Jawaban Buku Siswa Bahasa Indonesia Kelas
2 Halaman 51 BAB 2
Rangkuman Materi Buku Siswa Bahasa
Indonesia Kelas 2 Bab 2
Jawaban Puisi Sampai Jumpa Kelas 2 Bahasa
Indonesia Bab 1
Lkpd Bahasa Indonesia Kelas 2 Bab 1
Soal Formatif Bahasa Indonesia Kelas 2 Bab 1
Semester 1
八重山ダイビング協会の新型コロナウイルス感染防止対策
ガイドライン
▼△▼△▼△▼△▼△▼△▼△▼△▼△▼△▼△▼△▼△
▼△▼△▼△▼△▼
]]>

* * *

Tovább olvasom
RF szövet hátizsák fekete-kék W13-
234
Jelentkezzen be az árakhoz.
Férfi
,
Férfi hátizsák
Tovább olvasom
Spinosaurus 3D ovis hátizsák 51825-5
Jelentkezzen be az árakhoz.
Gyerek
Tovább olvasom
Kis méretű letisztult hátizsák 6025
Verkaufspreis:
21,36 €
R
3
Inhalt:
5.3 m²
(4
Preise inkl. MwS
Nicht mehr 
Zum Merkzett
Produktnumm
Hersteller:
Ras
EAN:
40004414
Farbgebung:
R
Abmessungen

§ **Problem requirements**
Report every line of the data that contains the string "Kelas", matching case exactly.

§ **Response to this exercise**
Jawaban Buku Siswa Bahasa Indonesia Kelas
Indonesia Kelas 2 Bab 2
Jawaban Puisi Sampai Jumpa Kelas 2 Bahasa
Lkpd Bahasa Indonesia Kelas 2 Bab 1
Soal Formatif Bahasa Indonesia Kelas 2 Bab 1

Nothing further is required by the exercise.